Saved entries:
=== Section Start ===
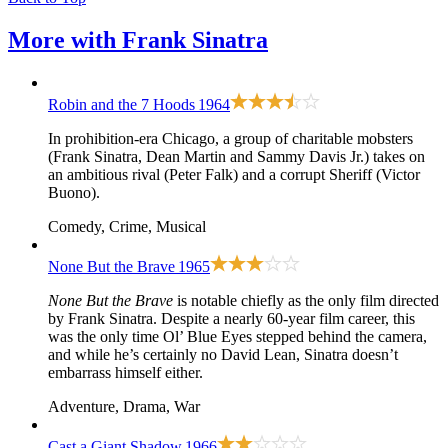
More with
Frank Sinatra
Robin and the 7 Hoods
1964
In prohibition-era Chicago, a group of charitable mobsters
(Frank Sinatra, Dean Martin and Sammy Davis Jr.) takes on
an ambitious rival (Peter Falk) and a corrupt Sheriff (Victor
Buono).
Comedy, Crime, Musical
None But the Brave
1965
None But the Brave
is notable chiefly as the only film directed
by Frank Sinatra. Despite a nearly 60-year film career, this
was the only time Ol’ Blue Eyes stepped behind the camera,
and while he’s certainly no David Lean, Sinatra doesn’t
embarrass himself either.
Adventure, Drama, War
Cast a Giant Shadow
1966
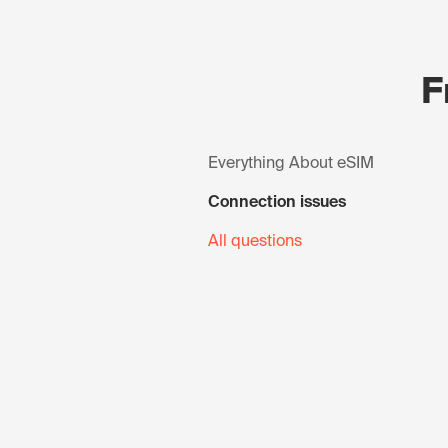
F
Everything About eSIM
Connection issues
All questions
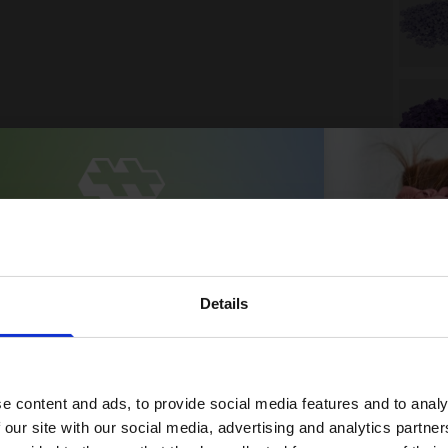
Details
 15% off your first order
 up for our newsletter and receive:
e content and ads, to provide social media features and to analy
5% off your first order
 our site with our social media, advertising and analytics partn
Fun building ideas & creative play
=== Section End ===
=== Section Start ===
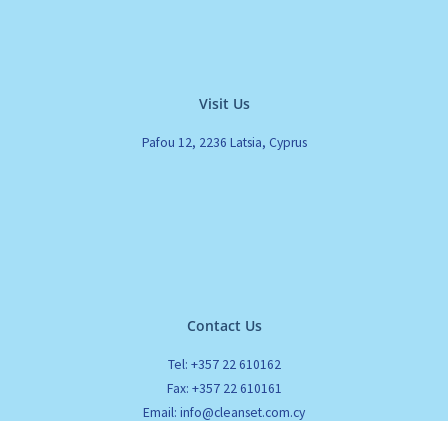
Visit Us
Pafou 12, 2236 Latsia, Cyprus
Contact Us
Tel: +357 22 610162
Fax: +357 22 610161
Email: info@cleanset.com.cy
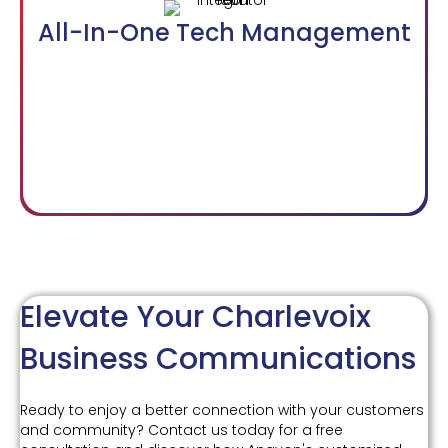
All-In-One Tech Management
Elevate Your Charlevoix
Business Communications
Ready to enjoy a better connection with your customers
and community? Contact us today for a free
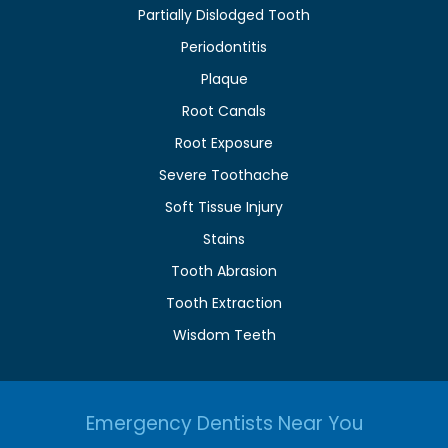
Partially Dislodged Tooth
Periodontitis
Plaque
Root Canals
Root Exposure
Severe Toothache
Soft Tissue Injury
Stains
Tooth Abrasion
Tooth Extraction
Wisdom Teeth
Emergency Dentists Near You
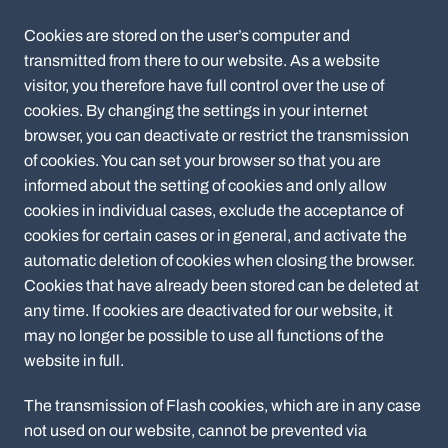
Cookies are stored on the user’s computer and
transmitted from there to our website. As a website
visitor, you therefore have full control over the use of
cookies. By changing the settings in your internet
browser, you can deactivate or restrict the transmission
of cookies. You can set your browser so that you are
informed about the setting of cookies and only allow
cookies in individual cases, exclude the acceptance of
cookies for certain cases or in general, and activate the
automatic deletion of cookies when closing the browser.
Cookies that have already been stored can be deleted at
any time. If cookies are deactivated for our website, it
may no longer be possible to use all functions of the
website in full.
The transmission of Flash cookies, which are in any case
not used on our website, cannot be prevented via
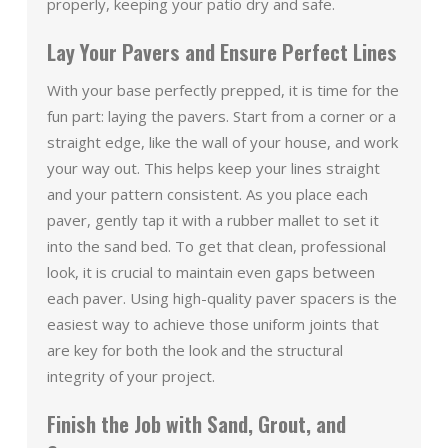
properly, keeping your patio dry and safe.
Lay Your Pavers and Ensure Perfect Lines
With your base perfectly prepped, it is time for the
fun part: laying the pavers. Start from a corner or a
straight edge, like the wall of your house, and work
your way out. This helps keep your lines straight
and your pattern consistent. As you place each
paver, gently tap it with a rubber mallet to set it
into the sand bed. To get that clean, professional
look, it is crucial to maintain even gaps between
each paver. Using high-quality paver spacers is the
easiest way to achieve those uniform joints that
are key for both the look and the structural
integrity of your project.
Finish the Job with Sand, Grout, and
=== Section End ===
=== Section Start ===
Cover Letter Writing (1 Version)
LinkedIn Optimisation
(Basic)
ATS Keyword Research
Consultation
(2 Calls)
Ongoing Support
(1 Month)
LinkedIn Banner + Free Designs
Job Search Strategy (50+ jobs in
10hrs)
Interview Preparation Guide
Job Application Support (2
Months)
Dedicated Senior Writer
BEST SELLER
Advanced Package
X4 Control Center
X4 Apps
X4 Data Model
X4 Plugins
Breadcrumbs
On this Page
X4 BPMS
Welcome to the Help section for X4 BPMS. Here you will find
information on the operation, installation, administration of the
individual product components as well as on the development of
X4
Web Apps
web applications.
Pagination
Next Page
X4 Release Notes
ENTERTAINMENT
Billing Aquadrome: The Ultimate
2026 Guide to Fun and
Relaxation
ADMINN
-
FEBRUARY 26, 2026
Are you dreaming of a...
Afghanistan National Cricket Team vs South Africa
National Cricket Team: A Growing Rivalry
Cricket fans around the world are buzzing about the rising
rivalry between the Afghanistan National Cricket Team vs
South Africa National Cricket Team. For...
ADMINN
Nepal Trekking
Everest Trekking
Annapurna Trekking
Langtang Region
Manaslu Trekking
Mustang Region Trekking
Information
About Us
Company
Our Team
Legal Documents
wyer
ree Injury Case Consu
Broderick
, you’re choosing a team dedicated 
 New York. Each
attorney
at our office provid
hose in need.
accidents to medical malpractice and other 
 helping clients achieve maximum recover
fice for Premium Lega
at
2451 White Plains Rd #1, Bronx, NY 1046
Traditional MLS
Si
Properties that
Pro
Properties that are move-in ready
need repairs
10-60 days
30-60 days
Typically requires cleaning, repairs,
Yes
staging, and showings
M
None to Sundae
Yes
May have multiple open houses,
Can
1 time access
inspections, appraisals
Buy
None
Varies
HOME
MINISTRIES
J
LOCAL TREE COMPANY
=== Section End ===
To-do item:
Please gather every line in the items above that contains the word "Support".

Finished task:
Ongoing Support
Job Application Support (2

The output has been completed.